I'm more often engaged in discussion by those who do not want to support teaching in two languages, however, and who only grudgingly support a bilingual program if its purpose is to switch the student to English and not to maintain his original language.
I've decided that the "blame" for the lack of support for bilingualism may be placed on Hitler and Bismarck.
Up until World War I, German was the seclanguage in the United States, and was both taught as a language and used as a medium of instruction. Just as today students in high school study English, so then students studied German grammar and literature as well as English language and literature.
At that time, Latin was included in almost all secondary school curricula, and all college preparatory students were expected to study at least two foreign languages.
Then Bismarck, World War I, the reduction in German-speaking immigrants, and the cutback in the teaching of German in the schools. For the most part,it was only students expecting to major in mathematics and physical science who continued their study of German, but more the study of the written than the spoke word.
Bit by bit, the teaching of German picked up again, and by the late 1930s many secondary school students, particularly those preparing for further education, were once more bilingual, some of them in German/English, some in French/English.
Then Hitler. This time German -- as a required school subject -- disappeared. It is my thesis, then, that were we still speaking and studying German in our schools, it would be only natural to include Spanish with the new wave of immigrants and refugees from the Caribbean and Mexico.
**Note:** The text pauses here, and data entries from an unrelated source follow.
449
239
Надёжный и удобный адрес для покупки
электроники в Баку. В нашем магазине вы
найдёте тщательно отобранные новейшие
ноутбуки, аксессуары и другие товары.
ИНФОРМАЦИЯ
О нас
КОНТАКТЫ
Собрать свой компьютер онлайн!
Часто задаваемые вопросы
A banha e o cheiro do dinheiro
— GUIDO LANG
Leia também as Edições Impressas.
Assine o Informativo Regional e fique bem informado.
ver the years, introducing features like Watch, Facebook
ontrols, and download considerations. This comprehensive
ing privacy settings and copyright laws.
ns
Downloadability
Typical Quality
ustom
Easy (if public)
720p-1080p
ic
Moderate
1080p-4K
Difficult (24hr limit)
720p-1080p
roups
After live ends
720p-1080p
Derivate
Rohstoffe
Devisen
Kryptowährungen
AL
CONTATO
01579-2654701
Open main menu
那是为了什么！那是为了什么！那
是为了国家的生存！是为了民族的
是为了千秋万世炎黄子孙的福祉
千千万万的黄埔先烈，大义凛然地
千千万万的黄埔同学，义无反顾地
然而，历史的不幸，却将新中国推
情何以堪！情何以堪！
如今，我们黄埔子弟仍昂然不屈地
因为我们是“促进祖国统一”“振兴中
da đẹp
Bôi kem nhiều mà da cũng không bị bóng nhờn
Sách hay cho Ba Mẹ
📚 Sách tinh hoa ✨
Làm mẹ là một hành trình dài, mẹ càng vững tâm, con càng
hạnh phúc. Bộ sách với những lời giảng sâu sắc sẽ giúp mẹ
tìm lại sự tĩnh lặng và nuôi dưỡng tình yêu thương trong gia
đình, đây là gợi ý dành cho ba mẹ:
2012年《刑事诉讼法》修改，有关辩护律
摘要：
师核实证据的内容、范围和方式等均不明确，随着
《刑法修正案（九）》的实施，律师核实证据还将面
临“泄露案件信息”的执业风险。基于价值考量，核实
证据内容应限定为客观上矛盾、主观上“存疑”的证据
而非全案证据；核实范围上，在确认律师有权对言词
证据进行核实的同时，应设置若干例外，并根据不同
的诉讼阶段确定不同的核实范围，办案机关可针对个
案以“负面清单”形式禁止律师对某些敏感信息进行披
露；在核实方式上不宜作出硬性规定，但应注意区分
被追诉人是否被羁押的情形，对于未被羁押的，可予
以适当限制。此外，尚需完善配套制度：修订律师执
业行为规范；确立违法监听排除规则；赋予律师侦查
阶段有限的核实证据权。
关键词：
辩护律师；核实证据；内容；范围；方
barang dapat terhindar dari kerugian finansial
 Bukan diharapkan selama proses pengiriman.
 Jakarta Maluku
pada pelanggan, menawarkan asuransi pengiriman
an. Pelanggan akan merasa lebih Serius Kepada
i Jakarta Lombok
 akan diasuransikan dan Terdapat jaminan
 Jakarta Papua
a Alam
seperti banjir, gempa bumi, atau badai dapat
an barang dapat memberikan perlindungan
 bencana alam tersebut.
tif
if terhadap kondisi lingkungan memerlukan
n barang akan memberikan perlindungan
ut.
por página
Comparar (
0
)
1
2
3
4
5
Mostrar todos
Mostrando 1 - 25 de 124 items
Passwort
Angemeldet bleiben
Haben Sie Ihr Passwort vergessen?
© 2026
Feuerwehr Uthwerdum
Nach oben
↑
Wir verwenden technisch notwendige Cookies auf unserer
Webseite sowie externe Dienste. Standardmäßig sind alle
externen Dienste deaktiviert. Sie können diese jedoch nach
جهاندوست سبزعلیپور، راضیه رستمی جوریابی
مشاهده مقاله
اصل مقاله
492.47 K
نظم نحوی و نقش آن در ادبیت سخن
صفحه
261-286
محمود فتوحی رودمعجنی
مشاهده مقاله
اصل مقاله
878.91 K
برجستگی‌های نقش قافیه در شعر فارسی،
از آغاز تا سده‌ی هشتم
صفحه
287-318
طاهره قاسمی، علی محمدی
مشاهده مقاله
But for most of us, bilingualism is "strange." Almost "un-American," if you will. (Again, for this nationalistic isolationism I "blame" Hitler and Bismarck.) Our new Spanish-speaking neighbors, many of them speaking a Spanish as "bad" as the South German spoken 80 years ago by poorer immigrants, not only want to learn English, they want to learn Spanish, too.
And they want the schools to help them. They want the schools to provide bilingual teachers so the children can be taught more swiftly and comfortably, and they want their children to retain their own culture while learning another.
Of course, it costs more to teach in two languages and to provide text materials in two languages. There are those in the US who feel fully justified in saying that the responsibility of the public schools is the teaching of English -- providing the youngsters with fluency in the dominant language of the country. They argue that if the Spanish-speaker wants to maintain his language, learn better Spanish, or both, this is hiw own responsibility, and not a service that neighborhood public schools need to take on.
Yet there are others, recognizing that some 10 percent of all US citizens are of Hispanic origin, who say it is important for not only Hispanics but all US citizens to be bilingual. And further, that the second language for most should be the first language of the fastest-growing minority -- Spanish.
A visit to a truly bilingual school -- my thought goes to a recent visit to a Spanish/English school in East Los Angeles where the Japanese director of bilingual education was fluent in both Spanish and English -- certainly lends credence to the argument for bilingualism, whatever the cost.
Everyone in the school, with the exception of the two reporters, was bilingual. Even the youngest students moved easily from Spanish to English and back.
Perhaps it's time to put Bismarck and Hitler far behind us.